Yeah I had a similar issue just a couple days ago when revising how one of my apps sets up its tracing, where with_span isn't an acceptable macro because of how my workflow is set up.

Whenever I used start_span and end_span together, I ended up not getting output. Looking into the ETS tables of my node however, I could see that the spans were started, just never ended.

As it turns out, I think the default macro'd end_span implementation requires context to be set up more thoroughly otherwise it doesn't know what to end.

I ended up having to set up my own wrappers that specifically replicate what with_span does:

  1. start the span (and track the span context it returns)
  2. call the tracer to set the span from 1. as the active span
  3. attach the context to get a token

Step 2 is the one that is critical to get the span to close on its own when calling end_span. However with only this one extra step, all future spans will be considered children of the span that was just closed rather than belonging to the parent previous to it that might still be open. So the third step and the following 4..6 steps are required for the span termination:

  1. reusing the span context from 1. and passing it to end_span's non-macro version
  2. setting the current context again
  3. detaching from the token

This makes it behave more in the way you'd expect and be in line with with_span.

I know I've discussed these issues privately with @tsloughter recently, I don't know if he has better ideas of what to do about it rather than just keep that complexity in place or always advocate for with_span

bryannaegele commented 1 month ago

Python created a convenience function of start_as_current_span which we could look at adding. I'd rather we use any existing conventions from other langs where there's not something currently in the spec. I haven't done a survey of all languages, just happen to currently be working in some python code.

tsloughter commented 1 month ago

We can't have a start_as_current_span like Python.

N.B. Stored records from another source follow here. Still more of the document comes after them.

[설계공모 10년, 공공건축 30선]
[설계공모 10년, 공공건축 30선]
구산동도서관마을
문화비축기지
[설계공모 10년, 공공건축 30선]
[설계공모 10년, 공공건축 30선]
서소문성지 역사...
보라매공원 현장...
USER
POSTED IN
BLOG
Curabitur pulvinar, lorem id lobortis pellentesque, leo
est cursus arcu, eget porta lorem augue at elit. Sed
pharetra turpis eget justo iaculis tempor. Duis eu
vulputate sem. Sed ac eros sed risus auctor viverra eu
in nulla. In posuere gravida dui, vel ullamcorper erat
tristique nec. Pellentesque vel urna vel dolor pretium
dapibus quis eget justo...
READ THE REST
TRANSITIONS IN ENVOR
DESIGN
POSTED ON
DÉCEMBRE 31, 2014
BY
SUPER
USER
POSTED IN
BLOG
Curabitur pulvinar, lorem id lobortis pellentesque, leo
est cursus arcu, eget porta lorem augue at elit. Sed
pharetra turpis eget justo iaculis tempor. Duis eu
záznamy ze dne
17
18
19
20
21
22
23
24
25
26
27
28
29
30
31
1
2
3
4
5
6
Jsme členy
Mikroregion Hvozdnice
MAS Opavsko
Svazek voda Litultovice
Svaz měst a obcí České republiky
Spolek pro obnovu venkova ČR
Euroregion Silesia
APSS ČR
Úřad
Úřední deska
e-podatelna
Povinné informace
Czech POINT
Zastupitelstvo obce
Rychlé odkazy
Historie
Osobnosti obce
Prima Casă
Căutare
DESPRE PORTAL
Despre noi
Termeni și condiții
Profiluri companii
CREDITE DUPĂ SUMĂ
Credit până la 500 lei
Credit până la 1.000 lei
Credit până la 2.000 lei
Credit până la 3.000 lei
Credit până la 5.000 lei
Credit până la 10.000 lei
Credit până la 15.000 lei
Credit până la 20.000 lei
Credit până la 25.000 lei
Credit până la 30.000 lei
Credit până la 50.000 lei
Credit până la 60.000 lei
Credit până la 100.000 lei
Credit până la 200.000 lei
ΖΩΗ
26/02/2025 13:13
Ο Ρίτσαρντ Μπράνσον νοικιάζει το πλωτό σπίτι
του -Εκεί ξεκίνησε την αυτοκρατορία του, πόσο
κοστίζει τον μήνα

It is a context manager.

Exiting the context manager will call the span’s end method, as well as return the current span to its previous value by returning to the previous context.

So we can only offer with_span for anything that deals with contexts.

tsloughter commented 1 month ago

And actually, I think @tomwang57 is only referring to the Phoenix instrumentation not working correctly, right?

bryannaegele commented 1 month ago

I think he means "if I replace with_span with start and end".

For the start_as_current_span I mean to do that as a macro like Fred's wrappers but try to match naming in other langs if there's some consensus out there.

tomwang57 commented 1 month ago

And actually, I think @tomwang57 is only referring to the Phoenix instrumentation not working correctly, right?

Yes, I've no idea about what others said. My concern is there should be default span info(root span) output for each request. And with_span will add other sub-spans.

bryannaegele commented 1 month ago

The example linked repo is using bandit, not cowboy, so that is expected behavior right now. Please set your project to use cowboy.

If that's a fork of the current example, that is an error in there

tomwang57 commented 1 month ago

The example linked repo is using bandit, not cowboy, so that is expected behavior right now. Please set your project to use cowboy.

If that's a fork of the current example, that is an error in there

So is there any counterpart option for bandit like opentelemetry_bandit?

svrnm commented 1 month ago

@tomwang57 any reason why you closed this issue? This does not seem to be resolved?

tomwang57 commented 1 month ago

@tomwang57 any reason why you closed this issue? This does not seem to be resolved?

I used bandit, not cowboy. So as @bryannaegele said(https://github.com/open-telemetry/opentelemetry.io/issues/5289#issuecomment-2390357400), it's expected behavior.

svrnm commented 1 month ago

Ah thanks for clarification! Is it worth to add a note to the page such that others will not face the same issue?